MATERIAL SHOWN:

■ ■ ■ ■ ■

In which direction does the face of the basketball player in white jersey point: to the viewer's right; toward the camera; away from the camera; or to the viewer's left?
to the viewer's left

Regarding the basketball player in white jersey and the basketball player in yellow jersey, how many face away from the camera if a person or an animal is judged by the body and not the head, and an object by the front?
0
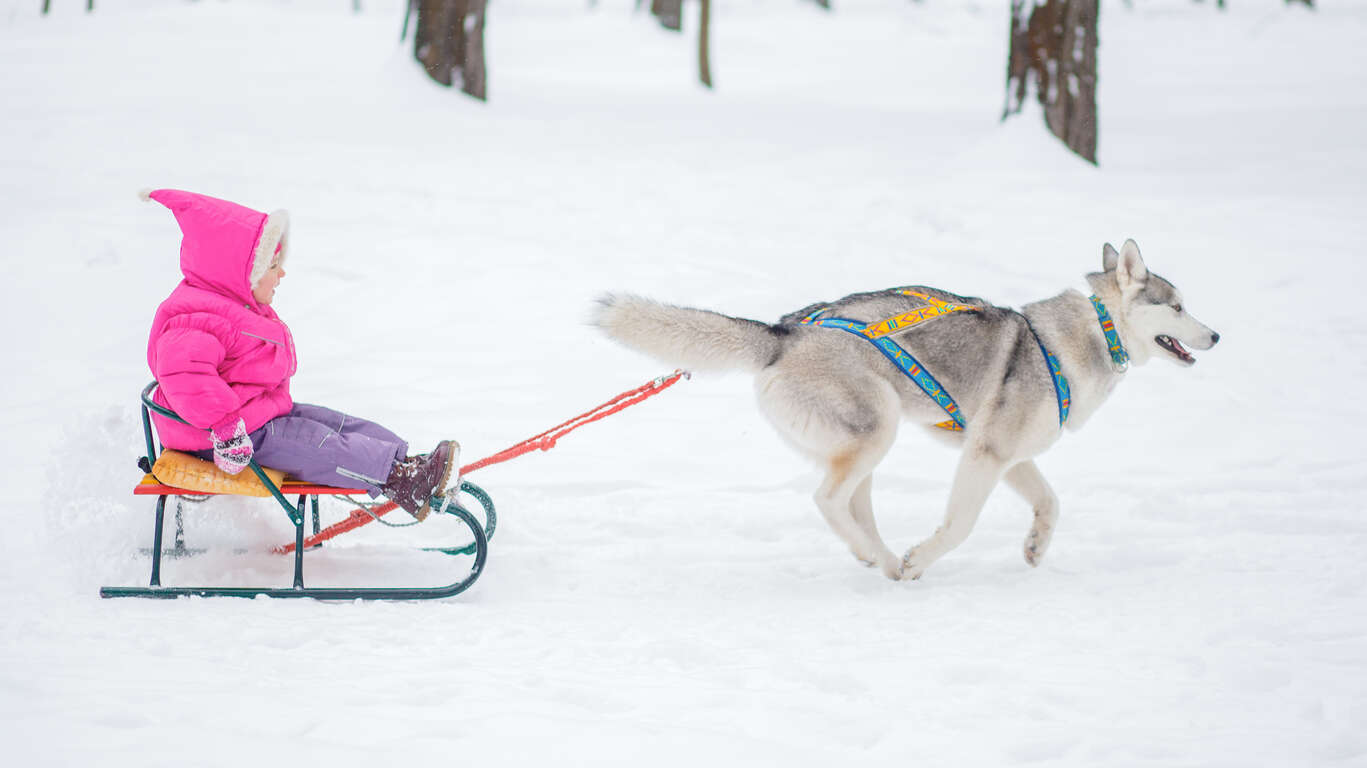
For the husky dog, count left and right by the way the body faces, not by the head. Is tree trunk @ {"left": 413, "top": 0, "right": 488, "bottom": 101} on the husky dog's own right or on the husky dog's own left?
on the husky dog's own left

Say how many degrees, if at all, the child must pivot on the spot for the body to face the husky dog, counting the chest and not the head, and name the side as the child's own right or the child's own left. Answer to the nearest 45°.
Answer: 0° — they already face it

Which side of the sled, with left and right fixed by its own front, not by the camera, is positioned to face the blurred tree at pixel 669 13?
left

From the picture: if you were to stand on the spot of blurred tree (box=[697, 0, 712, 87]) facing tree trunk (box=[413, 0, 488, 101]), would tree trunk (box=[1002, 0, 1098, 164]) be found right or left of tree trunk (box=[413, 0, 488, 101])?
left

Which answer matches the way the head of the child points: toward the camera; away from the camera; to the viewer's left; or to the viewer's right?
to the viewer's right

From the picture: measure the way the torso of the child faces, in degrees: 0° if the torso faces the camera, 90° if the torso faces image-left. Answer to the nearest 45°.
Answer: approximately 270°

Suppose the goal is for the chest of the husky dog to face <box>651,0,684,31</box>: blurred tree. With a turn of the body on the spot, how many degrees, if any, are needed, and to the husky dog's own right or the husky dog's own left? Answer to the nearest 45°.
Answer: approximately 90° to the husky dog's own left

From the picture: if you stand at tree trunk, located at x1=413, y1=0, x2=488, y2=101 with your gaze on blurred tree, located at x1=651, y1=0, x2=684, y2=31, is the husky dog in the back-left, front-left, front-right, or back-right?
back-right

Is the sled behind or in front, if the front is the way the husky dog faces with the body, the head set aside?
behind

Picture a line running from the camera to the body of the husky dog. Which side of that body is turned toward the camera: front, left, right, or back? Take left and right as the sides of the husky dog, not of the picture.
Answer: right

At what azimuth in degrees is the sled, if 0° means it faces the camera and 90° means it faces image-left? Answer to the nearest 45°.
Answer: approximately 270°

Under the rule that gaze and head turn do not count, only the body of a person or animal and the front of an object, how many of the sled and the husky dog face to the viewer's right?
2
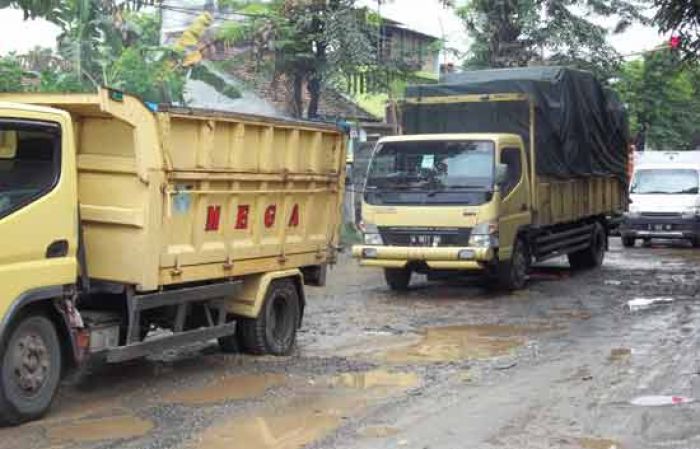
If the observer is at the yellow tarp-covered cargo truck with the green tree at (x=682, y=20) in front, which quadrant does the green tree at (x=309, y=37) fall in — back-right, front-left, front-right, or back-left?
back-left

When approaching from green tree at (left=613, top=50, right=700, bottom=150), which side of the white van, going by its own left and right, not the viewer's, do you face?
back

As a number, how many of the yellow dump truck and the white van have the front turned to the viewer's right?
0

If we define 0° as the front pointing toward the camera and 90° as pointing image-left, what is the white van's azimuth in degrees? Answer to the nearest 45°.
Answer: approximately 0°

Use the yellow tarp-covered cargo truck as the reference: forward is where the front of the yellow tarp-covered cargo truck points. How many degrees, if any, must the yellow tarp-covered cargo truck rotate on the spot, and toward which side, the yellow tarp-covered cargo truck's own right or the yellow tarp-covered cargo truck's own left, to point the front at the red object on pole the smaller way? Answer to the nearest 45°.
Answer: approximately 135° to the yellow tarp-covered cargo truck's own left

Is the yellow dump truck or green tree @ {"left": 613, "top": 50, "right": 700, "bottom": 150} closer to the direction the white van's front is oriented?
the yellow dump truck

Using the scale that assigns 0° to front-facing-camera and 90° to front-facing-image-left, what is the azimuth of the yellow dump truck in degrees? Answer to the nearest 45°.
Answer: approximately 45°

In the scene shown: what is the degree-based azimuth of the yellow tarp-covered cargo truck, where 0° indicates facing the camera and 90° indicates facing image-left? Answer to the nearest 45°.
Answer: approximately 45°

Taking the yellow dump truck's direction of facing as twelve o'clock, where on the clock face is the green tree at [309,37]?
The green tree is roughly at 5 o'clock from the yellow dump truck.
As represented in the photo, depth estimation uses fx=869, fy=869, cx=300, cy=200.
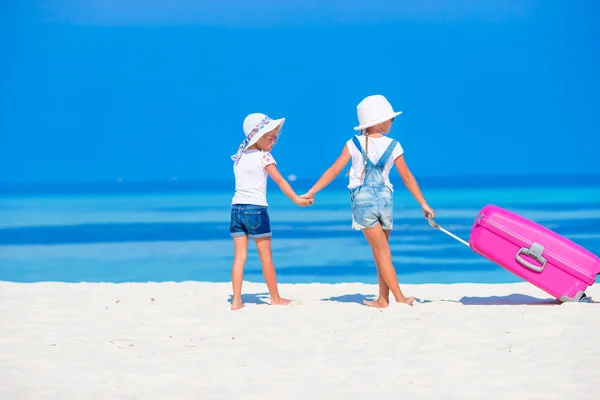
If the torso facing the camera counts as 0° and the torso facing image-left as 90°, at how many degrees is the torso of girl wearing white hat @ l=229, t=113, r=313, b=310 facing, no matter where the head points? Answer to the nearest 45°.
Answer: approximately 225°

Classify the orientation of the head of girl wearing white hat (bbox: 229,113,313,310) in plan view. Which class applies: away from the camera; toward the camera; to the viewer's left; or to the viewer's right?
to the viewer's right

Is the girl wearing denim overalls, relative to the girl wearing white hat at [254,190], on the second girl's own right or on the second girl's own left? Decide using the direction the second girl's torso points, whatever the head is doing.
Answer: on the second girl's own right

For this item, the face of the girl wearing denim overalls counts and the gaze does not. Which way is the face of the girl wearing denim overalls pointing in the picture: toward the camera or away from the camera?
away from the camera
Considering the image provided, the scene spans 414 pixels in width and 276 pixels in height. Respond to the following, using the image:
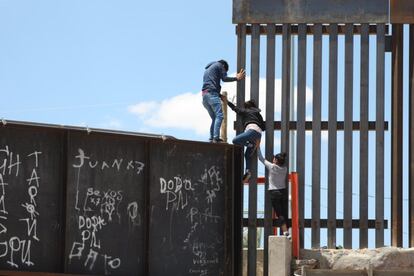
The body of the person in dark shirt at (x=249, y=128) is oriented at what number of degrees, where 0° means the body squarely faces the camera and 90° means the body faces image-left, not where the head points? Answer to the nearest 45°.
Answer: approximately 135°
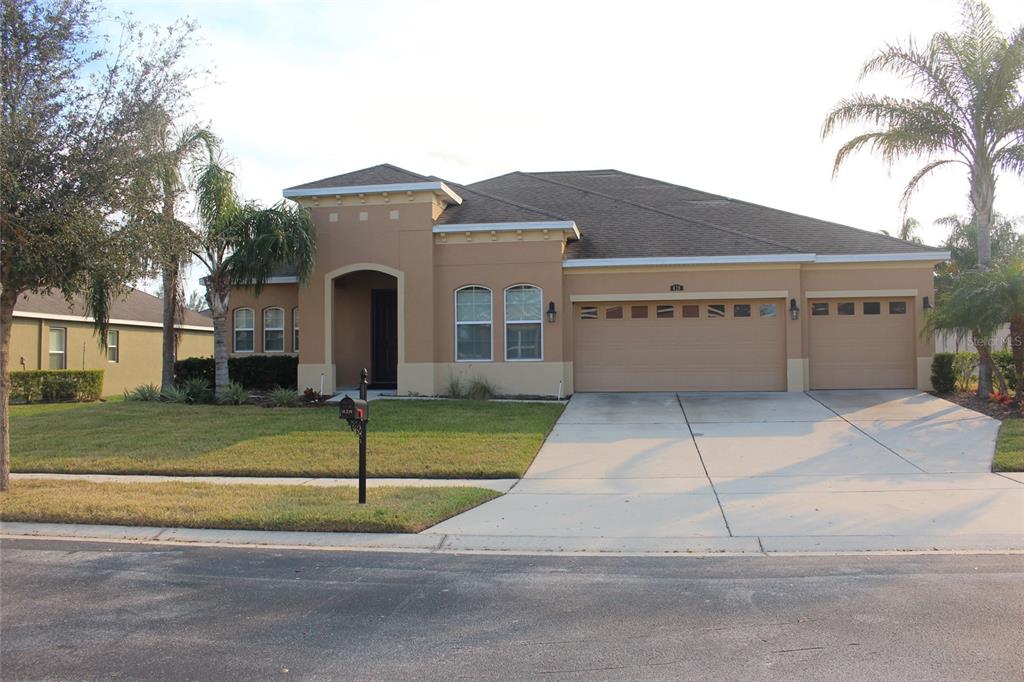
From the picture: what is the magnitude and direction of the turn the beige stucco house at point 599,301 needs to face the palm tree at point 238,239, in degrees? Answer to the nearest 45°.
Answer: approximately 90° to its right

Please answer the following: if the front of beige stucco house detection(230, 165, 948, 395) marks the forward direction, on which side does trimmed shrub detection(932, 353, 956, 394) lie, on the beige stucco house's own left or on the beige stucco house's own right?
on the beige stucco house's own left

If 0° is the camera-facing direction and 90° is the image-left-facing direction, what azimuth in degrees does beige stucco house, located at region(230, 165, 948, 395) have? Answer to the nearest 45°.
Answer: approximately 0°

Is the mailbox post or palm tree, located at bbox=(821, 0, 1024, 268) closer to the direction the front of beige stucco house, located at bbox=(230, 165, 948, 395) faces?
the mailbox post

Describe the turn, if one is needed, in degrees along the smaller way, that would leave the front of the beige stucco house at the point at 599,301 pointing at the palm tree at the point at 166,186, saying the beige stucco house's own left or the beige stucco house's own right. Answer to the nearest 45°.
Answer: approximately 45° to the beige stucco house's own right

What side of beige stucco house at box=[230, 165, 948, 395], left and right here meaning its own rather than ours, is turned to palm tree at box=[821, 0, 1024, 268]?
left

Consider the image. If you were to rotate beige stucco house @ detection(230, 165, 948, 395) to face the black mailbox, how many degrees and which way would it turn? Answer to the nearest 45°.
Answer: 0° — it already faces it
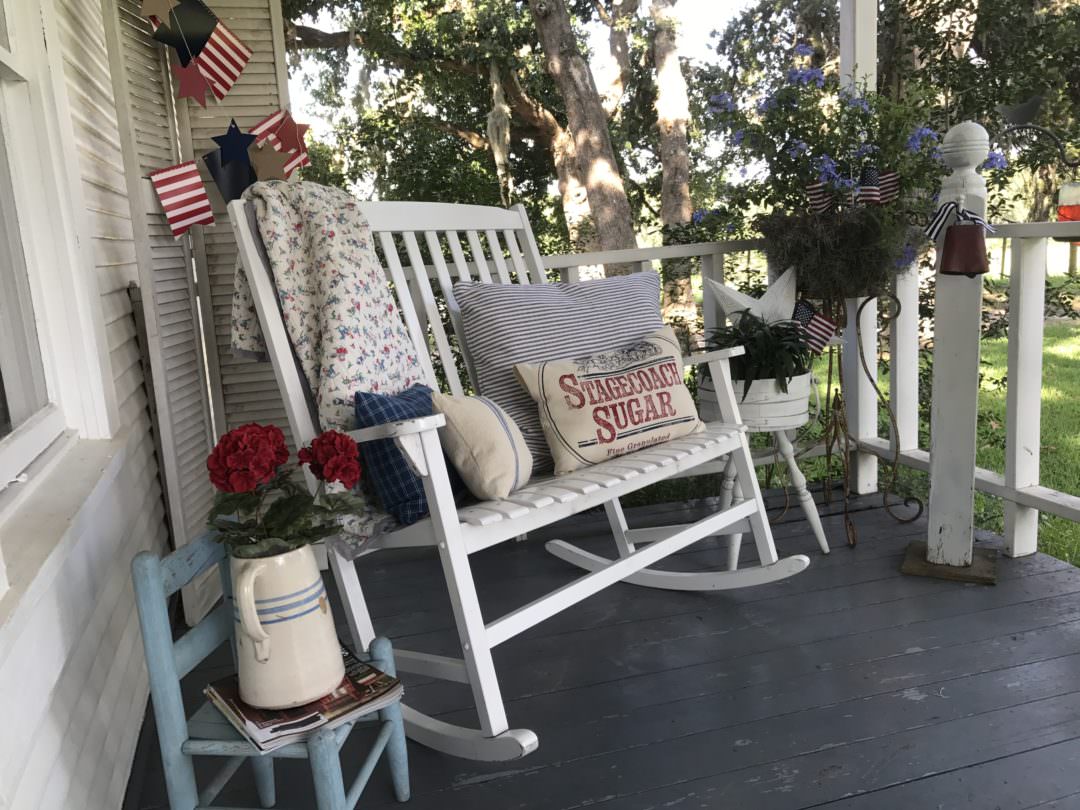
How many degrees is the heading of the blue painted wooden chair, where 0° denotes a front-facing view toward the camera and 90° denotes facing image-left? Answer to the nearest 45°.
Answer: approximately 315°

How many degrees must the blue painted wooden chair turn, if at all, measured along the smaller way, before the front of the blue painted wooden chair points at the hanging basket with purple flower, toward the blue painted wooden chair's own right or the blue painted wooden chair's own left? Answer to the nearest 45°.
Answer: approximately 90° to the blue painted wooden chair's own left

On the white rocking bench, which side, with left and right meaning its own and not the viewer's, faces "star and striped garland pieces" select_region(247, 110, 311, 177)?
back

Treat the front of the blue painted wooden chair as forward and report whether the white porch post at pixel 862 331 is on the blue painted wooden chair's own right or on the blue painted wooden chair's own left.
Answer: on the blue painted wooden chair's own left

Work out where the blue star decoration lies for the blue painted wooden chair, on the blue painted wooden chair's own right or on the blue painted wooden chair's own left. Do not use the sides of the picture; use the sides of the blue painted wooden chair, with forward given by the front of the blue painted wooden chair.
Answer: on the blue painted wooden chair's own left

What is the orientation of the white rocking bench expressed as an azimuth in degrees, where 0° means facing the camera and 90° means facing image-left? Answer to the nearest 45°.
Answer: approximately 315°

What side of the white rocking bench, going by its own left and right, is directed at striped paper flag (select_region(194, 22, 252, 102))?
back

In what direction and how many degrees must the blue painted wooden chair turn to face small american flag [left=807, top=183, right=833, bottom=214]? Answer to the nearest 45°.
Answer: approximately 90° to its left

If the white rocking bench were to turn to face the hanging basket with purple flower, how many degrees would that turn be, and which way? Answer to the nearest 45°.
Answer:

■ ■ ■ ■ ■

ACTION ITEM: Copy out the lines of the material between the line holding "From the picture: if you were" and the line holding "Answer: approximately 90° to the husky", inclusive, and swap "torso" for "upper body" while leaving everything else unchanged.

RESPONSE AREA:
From the picture: if you were to stand on the spot of blurred tree (box=[697, 0, 712, 87]) facing tree trunk (box=[413, 0, 488, 101]), would tree trunk (box=[1002, 0, 1098, 164]) be found right or left of tree trunk (box=[413, 0, 488, 101])?
left

Which answer matches the way the head of the child points: toward the camera; away from the camera; to the viewer's left; or to the viewer's right?
to the viewer's right

From the picture: measure the way the upper body of the child faces, in degrees: 0° if the upper body faces the camera, 90° if the upper body faces image-left. Answer to the nearest 45°.
Answer: approximately 270°

Suppose the goal is for the chest of the husky dog to face <box>651,0,684,31</box>: blurred tree. With a turn of the body on the spot, how many degrees, if any, are needed, and to the husky dog's own right or the husky dog's own left? Answer to the nearest 45°.
Answer: approximately 90° to the husky dog's own left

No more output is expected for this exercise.